Word Count: 288
I said yes because I was thirty years old and alone in the city. I said yes because he was the first real man that I’d known. Because at thirty you think your life is already half over because sixty, sixty is old.
I didn’t have a big sister or a close, really close friend who might’ve suggested that this wasn’t love. Who might’ve opened the city up for me like a can of sardines. Who might’ve at least raised an eyebrow at getting married to someone I’d met at a bar.
He is nice enough and at the time I said yes he was working full time at a company that looked steady enough through the recession. I still had my job at the agency, making the rent and utilities and peanut butter sandwiches for breakfast and lunch. My timing, as always, was off by so little. My timing was off by so much.

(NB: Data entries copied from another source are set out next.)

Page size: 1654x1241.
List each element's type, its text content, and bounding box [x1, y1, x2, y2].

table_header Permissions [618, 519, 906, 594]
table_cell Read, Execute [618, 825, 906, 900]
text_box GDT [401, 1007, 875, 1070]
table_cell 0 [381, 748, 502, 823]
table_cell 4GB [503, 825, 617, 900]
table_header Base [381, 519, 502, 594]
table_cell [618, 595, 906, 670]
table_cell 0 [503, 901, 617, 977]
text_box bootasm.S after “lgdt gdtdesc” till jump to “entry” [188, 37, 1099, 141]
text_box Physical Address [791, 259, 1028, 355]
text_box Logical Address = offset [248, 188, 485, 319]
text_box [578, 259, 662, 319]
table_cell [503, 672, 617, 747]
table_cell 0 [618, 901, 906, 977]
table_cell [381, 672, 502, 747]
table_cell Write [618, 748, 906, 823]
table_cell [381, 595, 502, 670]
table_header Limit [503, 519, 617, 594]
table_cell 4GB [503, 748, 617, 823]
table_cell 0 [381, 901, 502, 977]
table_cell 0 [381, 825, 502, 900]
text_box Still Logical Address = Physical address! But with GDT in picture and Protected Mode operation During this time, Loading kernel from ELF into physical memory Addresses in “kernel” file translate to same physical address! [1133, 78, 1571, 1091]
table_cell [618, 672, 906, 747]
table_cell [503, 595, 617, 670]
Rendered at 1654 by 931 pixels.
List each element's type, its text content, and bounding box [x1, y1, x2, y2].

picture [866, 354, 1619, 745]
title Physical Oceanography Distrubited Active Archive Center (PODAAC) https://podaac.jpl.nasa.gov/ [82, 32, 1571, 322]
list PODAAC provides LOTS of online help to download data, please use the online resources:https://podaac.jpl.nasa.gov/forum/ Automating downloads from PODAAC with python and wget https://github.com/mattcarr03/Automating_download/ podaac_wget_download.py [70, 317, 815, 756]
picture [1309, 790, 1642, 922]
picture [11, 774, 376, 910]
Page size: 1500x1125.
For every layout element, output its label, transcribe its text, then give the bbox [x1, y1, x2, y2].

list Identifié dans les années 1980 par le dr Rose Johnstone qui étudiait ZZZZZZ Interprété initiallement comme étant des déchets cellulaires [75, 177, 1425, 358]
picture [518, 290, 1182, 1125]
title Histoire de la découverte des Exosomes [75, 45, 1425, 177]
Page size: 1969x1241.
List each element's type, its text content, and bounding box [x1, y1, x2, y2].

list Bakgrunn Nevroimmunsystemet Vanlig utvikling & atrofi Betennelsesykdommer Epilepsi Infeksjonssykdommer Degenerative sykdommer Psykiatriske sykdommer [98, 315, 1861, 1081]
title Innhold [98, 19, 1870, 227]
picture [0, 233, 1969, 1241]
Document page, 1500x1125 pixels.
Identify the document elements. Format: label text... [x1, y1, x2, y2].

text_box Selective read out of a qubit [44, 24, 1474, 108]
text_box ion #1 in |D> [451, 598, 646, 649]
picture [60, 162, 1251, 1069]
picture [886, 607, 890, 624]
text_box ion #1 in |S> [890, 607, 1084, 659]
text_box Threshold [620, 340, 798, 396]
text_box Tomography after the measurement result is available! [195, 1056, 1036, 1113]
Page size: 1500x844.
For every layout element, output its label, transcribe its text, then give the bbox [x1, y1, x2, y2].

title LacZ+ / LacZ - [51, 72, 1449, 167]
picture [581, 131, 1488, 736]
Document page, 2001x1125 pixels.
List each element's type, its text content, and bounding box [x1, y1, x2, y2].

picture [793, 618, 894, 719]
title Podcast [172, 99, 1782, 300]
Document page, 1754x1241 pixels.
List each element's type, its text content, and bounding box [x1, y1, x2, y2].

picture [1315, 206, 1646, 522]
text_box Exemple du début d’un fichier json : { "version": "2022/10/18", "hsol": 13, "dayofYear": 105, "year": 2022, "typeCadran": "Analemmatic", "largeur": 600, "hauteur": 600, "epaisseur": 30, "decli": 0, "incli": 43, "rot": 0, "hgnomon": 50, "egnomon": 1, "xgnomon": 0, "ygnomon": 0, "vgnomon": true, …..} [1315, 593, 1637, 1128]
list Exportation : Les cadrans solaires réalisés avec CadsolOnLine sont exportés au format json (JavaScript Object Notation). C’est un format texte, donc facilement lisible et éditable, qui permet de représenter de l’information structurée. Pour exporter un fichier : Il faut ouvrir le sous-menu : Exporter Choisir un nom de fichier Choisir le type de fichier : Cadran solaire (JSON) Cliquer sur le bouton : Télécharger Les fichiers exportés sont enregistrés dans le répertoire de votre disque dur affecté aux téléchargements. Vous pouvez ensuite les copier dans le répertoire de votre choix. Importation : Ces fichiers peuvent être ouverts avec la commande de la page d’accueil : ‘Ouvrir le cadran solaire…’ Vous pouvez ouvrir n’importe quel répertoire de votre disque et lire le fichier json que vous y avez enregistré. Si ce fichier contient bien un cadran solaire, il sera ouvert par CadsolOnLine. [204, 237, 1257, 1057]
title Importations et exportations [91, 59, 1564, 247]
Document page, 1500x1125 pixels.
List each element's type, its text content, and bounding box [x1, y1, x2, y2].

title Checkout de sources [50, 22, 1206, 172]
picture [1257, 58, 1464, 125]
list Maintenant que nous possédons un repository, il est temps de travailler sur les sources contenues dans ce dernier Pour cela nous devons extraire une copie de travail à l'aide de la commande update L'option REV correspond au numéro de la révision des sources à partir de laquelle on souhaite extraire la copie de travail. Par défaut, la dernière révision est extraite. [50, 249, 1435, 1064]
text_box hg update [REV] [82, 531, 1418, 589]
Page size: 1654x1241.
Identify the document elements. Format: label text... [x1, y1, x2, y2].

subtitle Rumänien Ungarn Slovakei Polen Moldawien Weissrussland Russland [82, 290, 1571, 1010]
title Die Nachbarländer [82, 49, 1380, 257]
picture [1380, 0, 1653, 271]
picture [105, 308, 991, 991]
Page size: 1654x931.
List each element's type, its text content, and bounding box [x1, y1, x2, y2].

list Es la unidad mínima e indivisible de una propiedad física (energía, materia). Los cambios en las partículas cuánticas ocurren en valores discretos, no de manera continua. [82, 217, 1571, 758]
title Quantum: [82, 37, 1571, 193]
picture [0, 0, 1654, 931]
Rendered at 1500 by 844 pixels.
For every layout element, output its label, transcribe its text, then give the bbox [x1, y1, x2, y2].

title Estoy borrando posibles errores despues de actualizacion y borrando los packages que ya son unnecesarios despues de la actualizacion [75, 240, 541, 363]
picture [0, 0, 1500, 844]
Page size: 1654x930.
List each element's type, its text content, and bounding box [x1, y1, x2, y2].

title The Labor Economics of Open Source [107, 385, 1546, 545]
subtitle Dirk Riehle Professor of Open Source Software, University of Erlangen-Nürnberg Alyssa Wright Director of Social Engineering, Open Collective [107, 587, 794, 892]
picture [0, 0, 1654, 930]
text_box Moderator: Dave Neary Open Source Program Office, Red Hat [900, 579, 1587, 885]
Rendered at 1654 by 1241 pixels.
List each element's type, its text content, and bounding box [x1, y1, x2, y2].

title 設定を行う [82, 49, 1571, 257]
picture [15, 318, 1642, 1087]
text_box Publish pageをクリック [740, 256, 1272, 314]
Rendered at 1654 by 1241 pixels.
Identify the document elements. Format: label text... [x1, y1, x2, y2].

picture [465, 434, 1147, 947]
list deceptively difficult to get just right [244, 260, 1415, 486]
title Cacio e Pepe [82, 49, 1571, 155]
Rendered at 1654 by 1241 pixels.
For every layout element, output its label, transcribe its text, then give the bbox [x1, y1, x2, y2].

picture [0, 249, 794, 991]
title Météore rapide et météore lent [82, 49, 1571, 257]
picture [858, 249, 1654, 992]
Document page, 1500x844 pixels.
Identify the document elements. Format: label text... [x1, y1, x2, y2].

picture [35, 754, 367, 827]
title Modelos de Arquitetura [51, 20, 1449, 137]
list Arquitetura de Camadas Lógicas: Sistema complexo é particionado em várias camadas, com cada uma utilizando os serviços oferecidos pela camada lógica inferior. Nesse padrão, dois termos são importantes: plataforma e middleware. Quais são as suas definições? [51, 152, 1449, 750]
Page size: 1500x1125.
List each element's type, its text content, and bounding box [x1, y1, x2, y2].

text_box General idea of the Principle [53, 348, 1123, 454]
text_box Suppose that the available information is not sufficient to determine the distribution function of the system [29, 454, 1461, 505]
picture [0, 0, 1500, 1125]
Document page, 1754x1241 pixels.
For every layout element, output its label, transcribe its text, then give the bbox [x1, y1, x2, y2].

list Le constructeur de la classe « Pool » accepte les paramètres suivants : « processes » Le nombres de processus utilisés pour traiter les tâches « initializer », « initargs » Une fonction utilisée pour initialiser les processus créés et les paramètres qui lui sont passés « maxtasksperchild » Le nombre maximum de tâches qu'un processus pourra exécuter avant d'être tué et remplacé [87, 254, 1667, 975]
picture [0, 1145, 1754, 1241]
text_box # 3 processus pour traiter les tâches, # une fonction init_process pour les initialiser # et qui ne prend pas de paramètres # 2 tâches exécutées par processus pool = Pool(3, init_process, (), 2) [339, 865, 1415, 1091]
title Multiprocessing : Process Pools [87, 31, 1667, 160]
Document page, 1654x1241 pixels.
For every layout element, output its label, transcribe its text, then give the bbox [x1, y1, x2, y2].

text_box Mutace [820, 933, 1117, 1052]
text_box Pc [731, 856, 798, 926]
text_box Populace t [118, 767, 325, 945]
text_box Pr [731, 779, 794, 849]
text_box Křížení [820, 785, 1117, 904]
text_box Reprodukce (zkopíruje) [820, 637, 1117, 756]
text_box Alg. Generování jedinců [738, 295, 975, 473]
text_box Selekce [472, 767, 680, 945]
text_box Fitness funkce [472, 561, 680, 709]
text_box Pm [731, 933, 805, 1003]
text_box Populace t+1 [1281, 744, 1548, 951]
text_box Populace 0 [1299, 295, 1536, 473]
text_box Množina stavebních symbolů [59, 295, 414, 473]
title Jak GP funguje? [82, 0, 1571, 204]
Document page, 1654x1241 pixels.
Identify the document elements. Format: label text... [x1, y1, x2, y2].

Tomorrow we’re going to be married at City Hall. I’m taking the day off from work and he just won’t go to the bar. He’s gone through whatever money he had saved while he was working but that only lasted two months. He moved in with me a few weeks ago. Moved in and took over my life.
He is nice enough, I suppose. He makes me laugh. When there’s really so little to laugh about. He says he’s been writing his novel, between sending out resumes. He says so and I need to believe him.
I can’t say no now, it’s too late. But I wish for some kind of miracle. Something that would make it all better. Something that would offer a way out because sixty seems a long way off.